Batching in Ray Serve is a replica-local request coalescing mechanism.

It improves throughput when your model can process multiple inputs more efficiently together (common for GPU inference).

Where batching happens

Batching happens inside each replica process.

Requests only become eligible for batching after they:

  1. enter through the proxy and handle queueing/backpressure, and
  2. get routed to a specific replica

See also: Request lifecycle.

The API surface (what you configure)

In user code, batching is enabled by decorating an async method with @serve.batch:

  • max_batch_size: upper bound for how many requests are grouped into one batch execution
  • batch_wait_timeout_s: maximum time to wait (since the first queued item) before flushing a smaller batch

Serve expects the batched handler to return one result per input (same batch length, same order).

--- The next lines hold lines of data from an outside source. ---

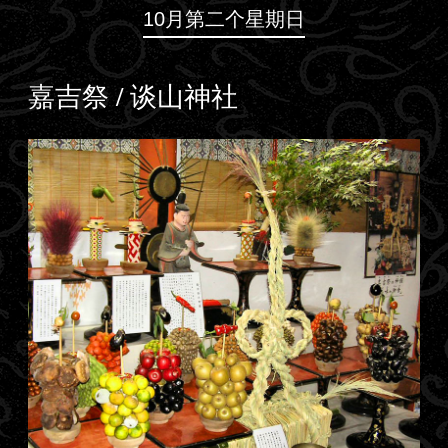
10月第二个星期日
嘉吉祭 / 谈山神社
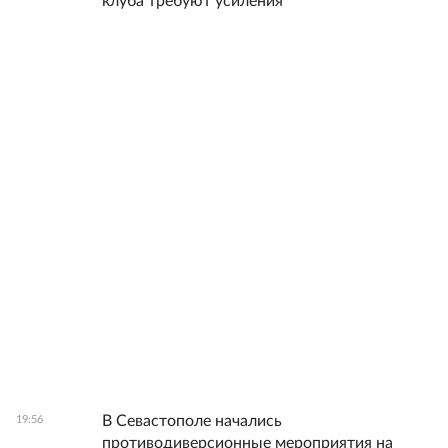
клуба требуют усиления
В Севастополе начались
19:56
противодиверсионные мероприятия на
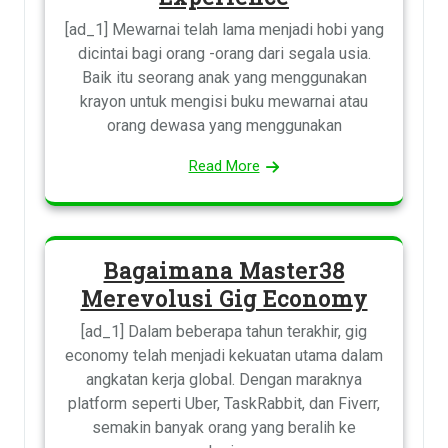
[ad_1] Mewarnai telah lama menjadi hobi yang
dicintai bagi orang -orang dari segala usia.
Baik itu seorang anak yang menggunakan
krayon untuk mengisi buku mewarnai atau
orang dewasa yang menggunakan
Read More
Bagaimana Master38
Merevolusi Gig Economy
[ad_1] Dalam beberapa tahun terakhir, gig
economy telah menjadi kekuatan utama dalam
angkatan kerja global. Dengan maraknya
platform seperti Uber, TaskRabbit, dan Fiverr,
semakin banyak orang yang beralih ke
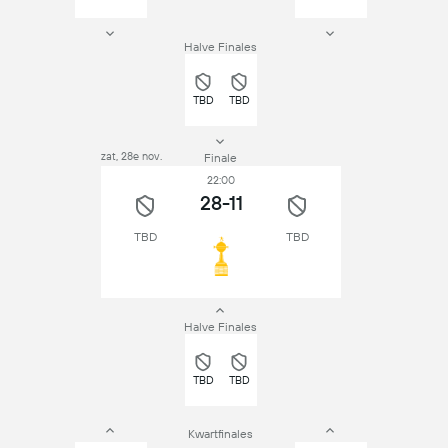
Halve Finales
TBD
TBD
zat, 28e nov.
Finale
22:00
28-11
TBD
TBD
Halve Finales
TBD
TBD
Kwartfinales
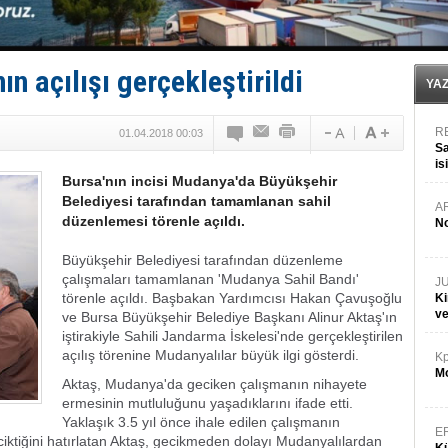
Kruvaziyer Şirketleri işte buralara ‘Yatırım’ yapıyor
SES Yachts’tan EPOQ 36!
Kargıcak Koyu’nda tekne yangını!
Denizlerin dibinde 8 bin 500 gemi petrol sızıntısı risk
n açılışı gerçekleştirildi
İstanbul: Gemide yangın çıktı!
YA
R
01.04.2018 00:03
Sa
is
Bursa'nın incisi Mudanya'da Büyükşehir
da
Belediyesi tarafından tamamlanan sahil
A
düzenlemesi törenle açıldı.
No
Büyükşehir Belediyesi tarafından düzenleme
çalışmaları tamamlanan 'Mudanya Sahil Bandı'
J
törenle açıldı. Başbakan Yardımcısı Hakan Çavuşoğlu
Ki
v
ve Bursa Büyükşehir Belediye Başkanı Alinur Aktaş'ın
iştirakiyle Sahili Jandarma İskelesi'nde gerçekleştirilen
açılış törenine Mudanyalılar büyük ilgi gösterdi.
Kp
Mo
Aktaş, Mudanya'da geciken çalışmanın nihayete
ermesinin mutluluğunu yaşadıklarını ifade etti.
Yaklaşık 3.5 yıl önce ihale edilen çalışmanın
E
ciktiğini hatırlatan Aktaş, gecikmeden dolayı Mudanyalılardan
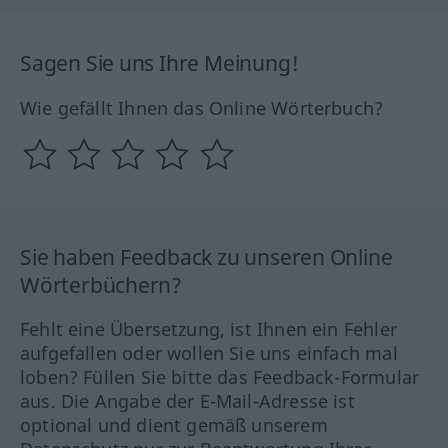
Sagen Sie uns Ihre Meinung!
Wie gefällt Ihnen das Online Wörterbuch?
Sie haben Feedback zu unseren Online
Wörterbüchern?
Fehlt eine Übersetzung, ist Ihnen ein Fehler
aufgefallen oder wollen Sie uns einfach mal
loben? Füllen Sie bitte das Feedback-Formular
aus. Die Angabe der E-Mail-Adresse ist
optional und dient gemäß unserem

What Serve actually does internally

Conceptually, each replica maintains an internal structure like:

  • an in-memory buffer of pending calls
  • a background “flush” loop that decides when to execute a batch
  • per-request futures/promises that get completed when the batch finishes

1. Collection phase (buffering)

Incoming requests that hit the batched method are appended to a replica-local buffer.

Each buffered entry stores:

  • the request arguments (or decoded payload)
  • a future representing that request’s eventual response

2. Flush conditions (size or time)

The buffer is flushed when either condition becomes true:

  • Size trigger: buffer length reaches max_batch_size
  • Time trigger: batch_wait_timeout_s elapses since the first item currently in the buffer

This is why batching can increase latency at low QPS: a request may wait up to batch_wait_timeout_s for more arrivals.

3. Execution phase (single call)

Serve invokes your batched handler once with a list of inputs.

This is where you typically vectorize:

  • stack/concat tensors
  • run one forward pass
  • split/scatter outputs back

4. Scatter phase (complete futures)

When the batched handler returns a list of outputs, Serve resolves the stored futures in order.

Each original HTTP request then completes independently with its corresponding output.

Configuration & Tuning

For a deep dive into how batching interacts with concurrency limits (specifically why max_ongoing_requests must be larger than max_batch_size), see Queues and backpressure.

Quick tips:

  • Increase max_batch_size if the model benefits from larger batches and you have headroom.
  • Increase batch_wait_timeout_s to favor fuller batches; decrease it to favor latency.